Betrugsarten werden vielfältiger und schlimmer
Weltweit summiert sich der Handel mit Fälschungen nach EU- und OECD-Schätzungen auf jährlich über 400 Milliarden Euro – oder 2,5 Prozent des gesamten Welthandels. Immer mehr laufe über Online-Plattformen, über Messangerdienste oder Social Media, sagt Christine Lacroix: "Es wird digitaler. Es sind nicht nur Plagiate oder Markenfälschungen, sondern es ist auch Identitätsdiebstahl dabei, es sind Fake-Shops, die vermeintliche Waren anbieten, erst kassieren und dann nichts liefern. Die Betrugsarten werden vielfältiger und schlimmer und das bedeutet auch mehr Aufwand für die Originalhersteller."

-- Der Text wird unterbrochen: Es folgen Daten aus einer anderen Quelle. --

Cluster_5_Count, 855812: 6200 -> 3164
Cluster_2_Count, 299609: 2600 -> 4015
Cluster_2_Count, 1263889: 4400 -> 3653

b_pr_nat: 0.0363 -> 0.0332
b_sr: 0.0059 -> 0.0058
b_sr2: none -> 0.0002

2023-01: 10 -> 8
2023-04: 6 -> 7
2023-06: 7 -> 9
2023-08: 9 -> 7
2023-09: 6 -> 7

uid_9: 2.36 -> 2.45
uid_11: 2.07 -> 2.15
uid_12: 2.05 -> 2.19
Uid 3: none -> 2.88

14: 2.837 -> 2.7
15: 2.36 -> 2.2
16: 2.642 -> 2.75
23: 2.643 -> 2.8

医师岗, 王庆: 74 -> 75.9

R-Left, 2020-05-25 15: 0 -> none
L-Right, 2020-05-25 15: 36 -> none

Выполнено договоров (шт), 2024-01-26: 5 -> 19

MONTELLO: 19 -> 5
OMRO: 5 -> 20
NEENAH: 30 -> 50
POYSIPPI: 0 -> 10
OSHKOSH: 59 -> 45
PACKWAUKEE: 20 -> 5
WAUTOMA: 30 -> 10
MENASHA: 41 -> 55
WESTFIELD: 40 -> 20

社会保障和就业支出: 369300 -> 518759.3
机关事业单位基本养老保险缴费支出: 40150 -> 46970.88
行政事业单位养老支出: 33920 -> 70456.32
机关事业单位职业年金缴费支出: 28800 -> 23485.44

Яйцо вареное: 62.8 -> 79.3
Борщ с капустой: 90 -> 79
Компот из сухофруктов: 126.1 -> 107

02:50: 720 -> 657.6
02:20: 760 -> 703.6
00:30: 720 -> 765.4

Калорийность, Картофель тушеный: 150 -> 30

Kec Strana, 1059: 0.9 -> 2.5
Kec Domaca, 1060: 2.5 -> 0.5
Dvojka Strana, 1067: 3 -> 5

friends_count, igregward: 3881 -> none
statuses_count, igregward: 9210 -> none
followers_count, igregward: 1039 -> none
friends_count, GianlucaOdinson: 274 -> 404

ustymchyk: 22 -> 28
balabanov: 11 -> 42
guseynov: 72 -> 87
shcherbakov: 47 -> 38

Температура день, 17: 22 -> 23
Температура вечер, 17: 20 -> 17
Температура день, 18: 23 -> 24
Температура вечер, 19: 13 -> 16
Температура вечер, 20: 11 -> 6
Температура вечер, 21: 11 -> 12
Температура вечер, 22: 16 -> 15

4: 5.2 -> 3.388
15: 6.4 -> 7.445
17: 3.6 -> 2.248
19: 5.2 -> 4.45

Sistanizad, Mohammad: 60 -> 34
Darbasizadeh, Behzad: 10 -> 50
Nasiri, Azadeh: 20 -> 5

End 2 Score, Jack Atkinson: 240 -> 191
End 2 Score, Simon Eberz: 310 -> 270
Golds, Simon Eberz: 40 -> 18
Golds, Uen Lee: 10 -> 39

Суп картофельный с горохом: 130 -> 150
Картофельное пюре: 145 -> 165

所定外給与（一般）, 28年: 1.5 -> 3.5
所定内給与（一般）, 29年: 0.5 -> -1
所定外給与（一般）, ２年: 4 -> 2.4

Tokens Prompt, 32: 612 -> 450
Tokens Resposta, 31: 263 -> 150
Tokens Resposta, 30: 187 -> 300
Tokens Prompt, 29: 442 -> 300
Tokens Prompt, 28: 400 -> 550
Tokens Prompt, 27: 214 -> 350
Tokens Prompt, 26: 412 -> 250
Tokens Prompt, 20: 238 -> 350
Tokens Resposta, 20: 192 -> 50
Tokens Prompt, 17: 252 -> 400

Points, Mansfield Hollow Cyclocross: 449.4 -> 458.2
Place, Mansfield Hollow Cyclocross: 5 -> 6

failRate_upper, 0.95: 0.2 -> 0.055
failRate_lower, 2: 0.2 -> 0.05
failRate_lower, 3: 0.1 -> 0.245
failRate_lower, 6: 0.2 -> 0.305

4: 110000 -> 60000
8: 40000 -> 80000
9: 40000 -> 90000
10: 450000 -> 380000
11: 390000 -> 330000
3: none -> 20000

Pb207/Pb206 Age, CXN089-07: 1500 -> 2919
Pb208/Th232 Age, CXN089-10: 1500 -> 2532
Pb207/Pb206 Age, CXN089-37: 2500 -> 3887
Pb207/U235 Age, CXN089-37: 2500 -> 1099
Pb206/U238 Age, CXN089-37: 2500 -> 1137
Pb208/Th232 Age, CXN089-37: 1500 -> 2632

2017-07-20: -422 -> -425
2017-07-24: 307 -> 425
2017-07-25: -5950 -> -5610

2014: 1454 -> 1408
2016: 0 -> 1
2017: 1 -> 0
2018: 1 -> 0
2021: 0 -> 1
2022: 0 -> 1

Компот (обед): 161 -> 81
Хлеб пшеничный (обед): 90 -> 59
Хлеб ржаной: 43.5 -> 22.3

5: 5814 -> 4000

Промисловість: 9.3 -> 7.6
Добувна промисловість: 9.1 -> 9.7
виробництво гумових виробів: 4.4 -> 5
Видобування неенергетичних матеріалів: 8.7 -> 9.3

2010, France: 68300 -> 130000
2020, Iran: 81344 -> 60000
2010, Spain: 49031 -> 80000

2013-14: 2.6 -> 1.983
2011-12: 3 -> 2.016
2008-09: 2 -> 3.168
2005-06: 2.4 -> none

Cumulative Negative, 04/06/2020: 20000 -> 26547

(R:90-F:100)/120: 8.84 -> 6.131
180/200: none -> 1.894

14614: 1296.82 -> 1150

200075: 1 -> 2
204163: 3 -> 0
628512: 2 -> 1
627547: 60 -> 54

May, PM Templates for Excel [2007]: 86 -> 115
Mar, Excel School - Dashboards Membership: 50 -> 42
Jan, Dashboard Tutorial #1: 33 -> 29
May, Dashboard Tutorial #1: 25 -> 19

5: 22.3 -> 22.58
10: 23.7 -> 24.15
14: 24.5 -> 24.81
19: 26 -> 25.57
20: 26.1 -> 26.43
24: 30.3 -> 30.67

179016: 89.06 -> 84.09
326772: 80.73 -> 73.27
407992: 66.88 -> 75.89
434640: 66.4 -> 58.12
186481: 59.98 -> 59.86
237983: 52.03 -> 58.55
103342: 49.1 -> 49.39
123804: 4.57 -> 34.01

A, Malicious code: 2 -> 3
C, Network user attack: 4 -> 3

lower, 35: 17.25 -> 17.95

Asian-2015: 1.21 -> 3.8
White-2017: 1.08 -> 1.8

Sie bekommen oft nur durch Zufall mit, dass sie Opfer von Fälschern geworden sind. So wie Jörg Höltje mit seinem Hamburger Unternehmen Studio Hausen. Ein Freund habe ihn darauf hingewiesen, dass ein deutscher Onlinehändler eine Kopie eines seiner Regale verkaufe. Dafür gab es dann auch den ersten Platz beim diesjährigen Plagiarius. Jörg Höltje hatte sogar Kontakt zu dem Onlinehändler: "Sie haben sich entschuldigt, das muss man sagen. Sie meinten, sie haben das nur so von der Stange gekauft, von einem chinesischen Zulieferer. Sie haben gar nicht darüber nachgedacht."